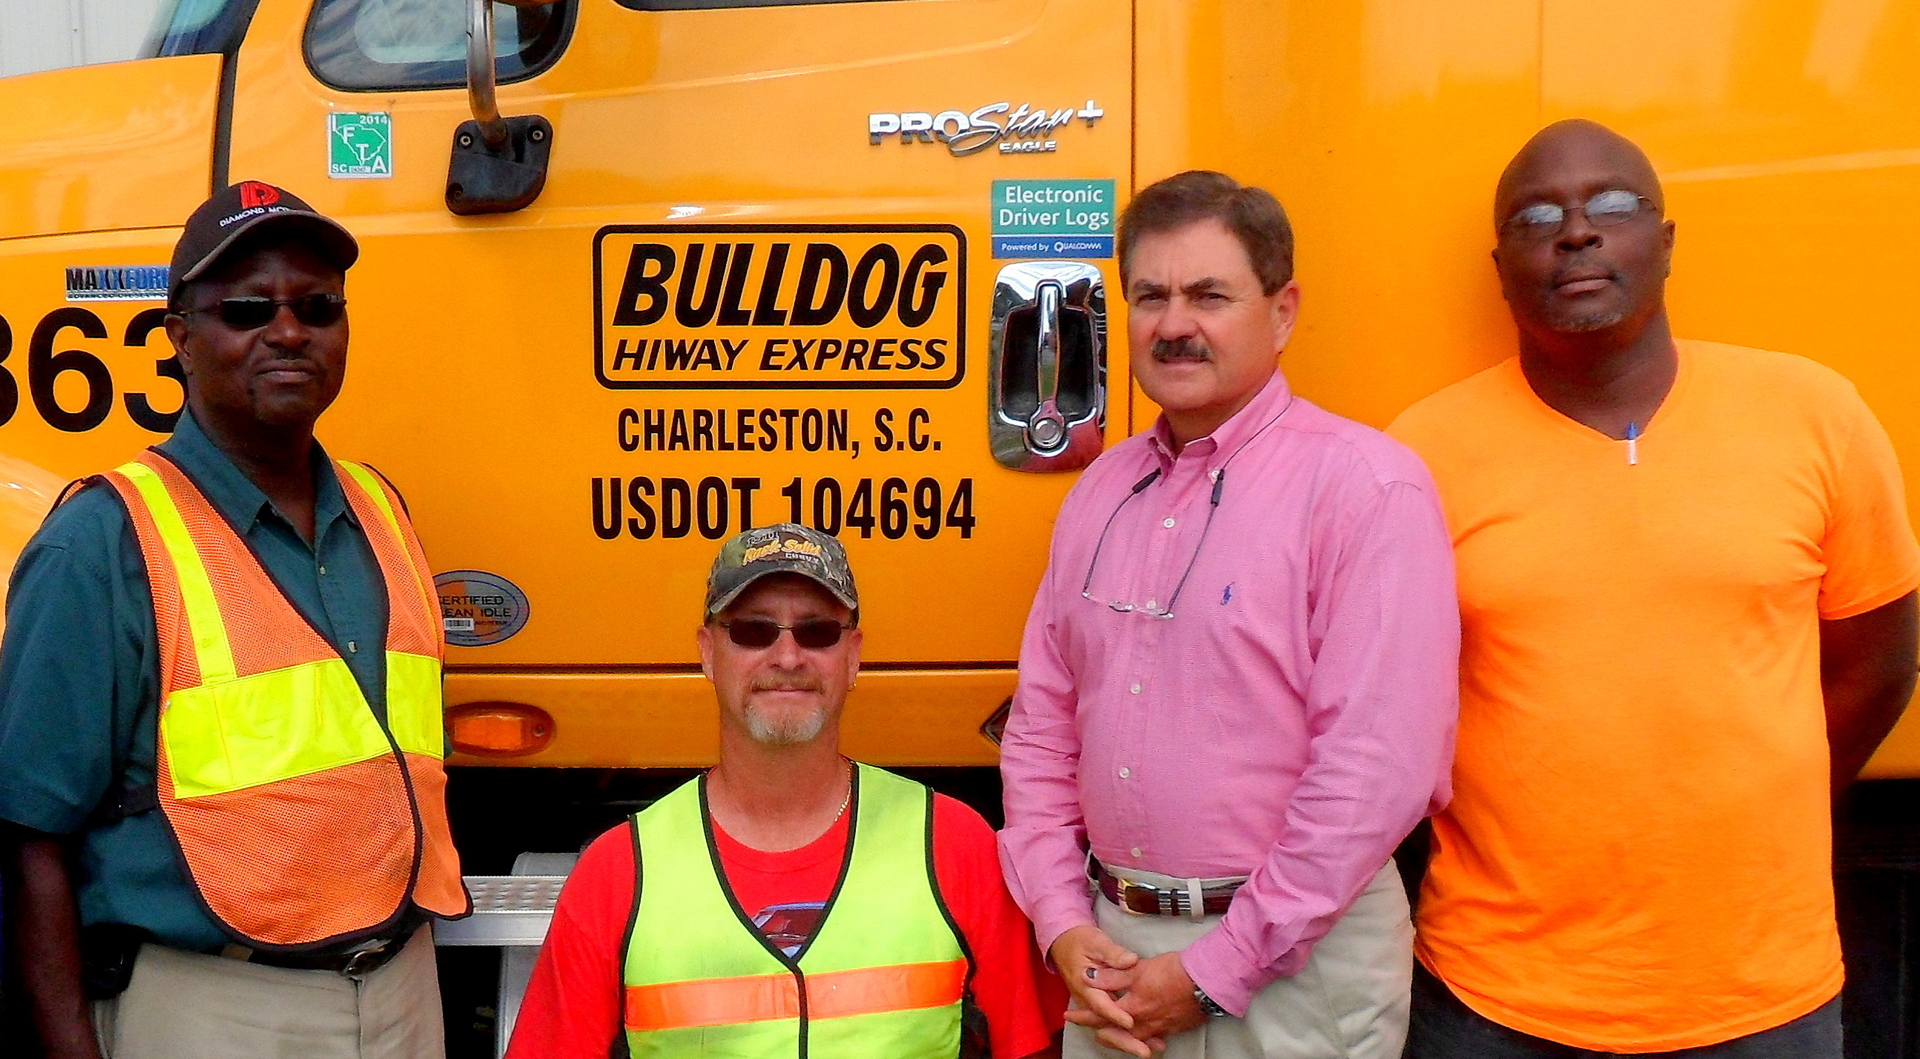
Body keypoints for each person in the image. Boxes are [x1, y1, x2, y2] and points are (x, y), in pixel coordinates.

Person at [1389, 120, 1920, 1057]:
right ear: (1502, 265)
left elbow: (1880, 665)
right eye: (1538, 216)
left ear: (1666, 243)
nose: (1578, 232)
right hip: (1493, 998)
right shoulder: (1421, 456)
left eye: (1616, 206)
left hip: (1763, 994)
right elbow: (1390, 709)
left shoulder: (1816, 415)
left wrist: (1769, 806)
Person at [0, 181, 470, 1059]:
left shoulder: (380, 511)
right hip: (213, 1011)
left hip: (404, 997)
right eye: (247, 308)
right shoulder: (102, 544)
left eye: (317, 306)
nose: (288, 331)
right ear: (179, 338)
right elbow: (29, 837)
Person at [997, 170, 1460, 1059]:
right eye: (1150, 296)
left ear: (1282, 312)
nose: (1174, 325)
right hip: (1112, 960)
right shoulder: (1099, 492)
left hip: (1299, 964)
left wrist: (1217, 968)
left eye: (1210, 294)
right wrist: (1061, 923)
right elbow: (1041, 731)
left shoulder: (1365, 487)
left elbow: (1375, 768)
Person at [504, 522, 1065, 1058]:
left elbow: (1034, 1048)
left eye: (818, 631)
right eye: (753, 630)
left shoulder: (955, 844)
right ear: (707, 652)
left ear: (853, 655)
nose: (788, 656)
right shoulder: (618, 872)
* * * * * * *
### Task to complete
The data above must be written out again word for word, without its pictures.

### Output below
Body keypoints for each person in the image. Boxes are [x1, y1, x2, y2] and points are (x, y), in pixel coordinates.

Person at [1389, 120, 1920, 1057]:
right ear: (1502, 265)
left elbow: (1880, 665)
right eye: (1538, 216)
left ear: (1666, 243)
nose: (1578, 232)
right hip: (1493, 998)
right shoulder: (1421, 456)
left eye: (1616, 206)
left hip: (1763, 994)
right elbow: (1390, 709)
left shoulder: (1816, 415)
left wrist: (1769, 806)
Person at [0, 181, 470, 1059]:
left shoulder: (380, 511)
right hip: (213, 1011)
left hip: (404, 997)
right eye: (247, 308)
right shoulder: (102, 544)
left eye: (317, 306)
nose: (288, 331)
right ear: (179, 338)
right elbow: (29, 837)
Person at [997, 170, 1460, 1059]:
right eye: (1150, 296)
left ear: (1282, 312)
nose: (1174, 325)
right hip: (1112, 960)
right shoulder: (1099, 492)
left hip: (1299, 964)
left wrist: (1217, 968)
left eye: (1210, 294)
right wrist: (1061, 923)
right elbow: (1041, 731)
left shoulder: (1365, 487)
left elbow: (1375, 768)
Person at [504, 522, 1065, 1058]:
left elbow: (1034, 1048)
left eye: (818, 631)
right eye: (753, 630)
left shoulder: (955, 844)
right ear: (707, 652)
left ear: (853, 655)
nose: (788, 656)
right shoulder: (618, 872)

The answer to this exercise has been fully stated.